VALERIE: Because I wanted some company. Because I was fed up. And he seems really nice, William Schmalix. And clever. I’ve never seen such a tiny policeman before and he still managed to arrest me.

MANHATTAN CRIMINAL COURT: This is the final time I will ask about a lawyer. You will need defense counsel. Can you afford a lawyer?

VALERIE: I want to defend myself. This, unlike so much else, will remain in my own competent hands.

 

 

Ventor, Georgia, Summer 1945


Men Back in the Factories After the War

The tarot cards are lying fanned out in strategic places around the house. Dorothy predicts that everything will be fine and there will be new children in the house and new desert flowers and the house will stop being a shithole and Louis will stop staring into the distance and the grapes and wild animals will survive out there where there is only sand and stones and merciless sun. As long as Louis is there, she is happy and busy and convinced she will succeed in growing sunflowers and sweet peas.
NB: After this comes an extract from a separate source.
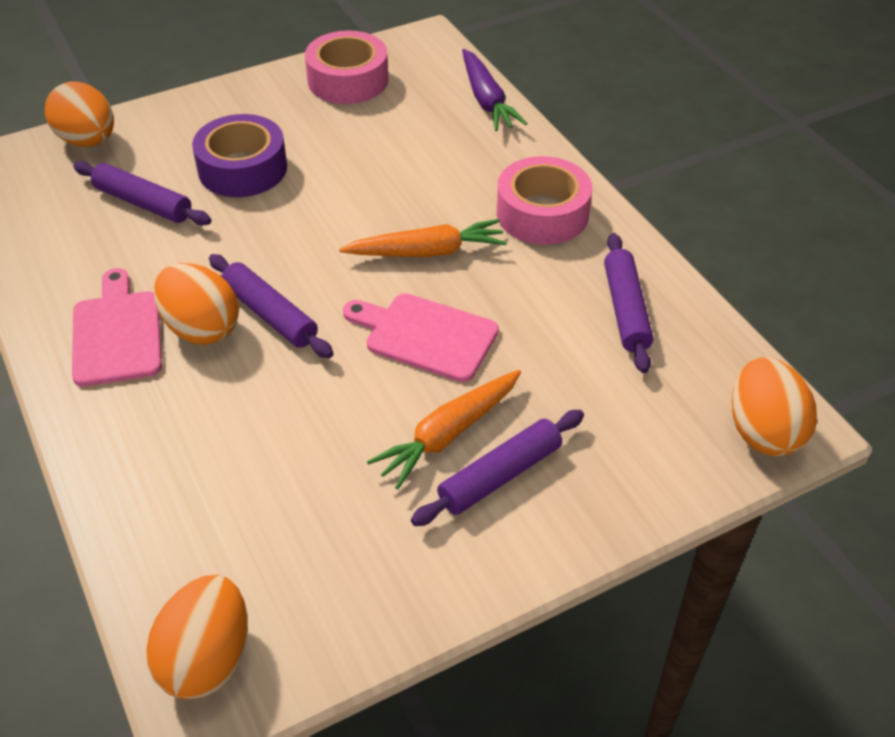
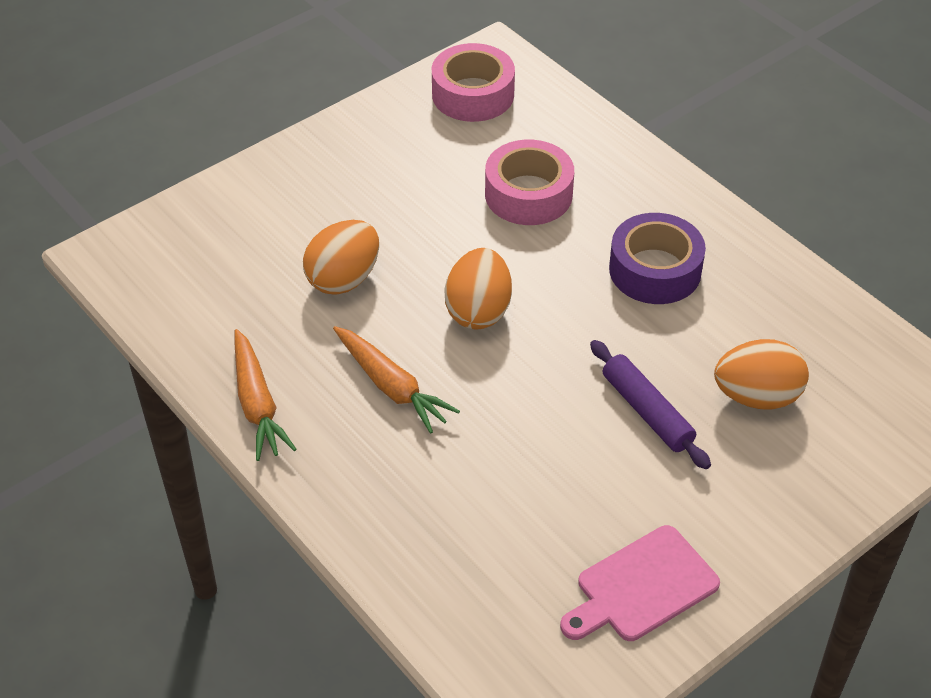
orange egg: [45,81,114,147] [146,575,248,700] [154,263,239,345] [732,357,817,456] = 4 -> [303,220,379,295] [444,248,512,330] [714,339,809,409] = 3
pink cutting board: [72,268,162,387] [343,293,499,382] = 2 -> [560,525,720,641] = 1
purple carrot: [462,49,527,131] = 1 -> none = 0
purple rolling pin: [73,161,211,225] [209,254,333,358] [411,410,584,526] [604,233,653,373] = 4 -> [590,340,711,469] = 1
As long as Louis is there, she drenches the house in soap and washes the sheets and nightshirts overnight and serves cornflakes with milk and syrup for breakfast and forever has new projects: a bath in the kitchen, a saucy hat, piles of dead butterflies in glass jars, solar panels on the roof, a new flavoring for the winemaking machine, and myriad underwater dreams of a future for Valerie somewhere else. A shift in the breeze inside you when she gazes at you with her dark eyes, convinced you are a changeling in need of special sustenance and special books and games, a stranger to her, unexpected but secretly wished for, like winning on the horses without having placed a bet.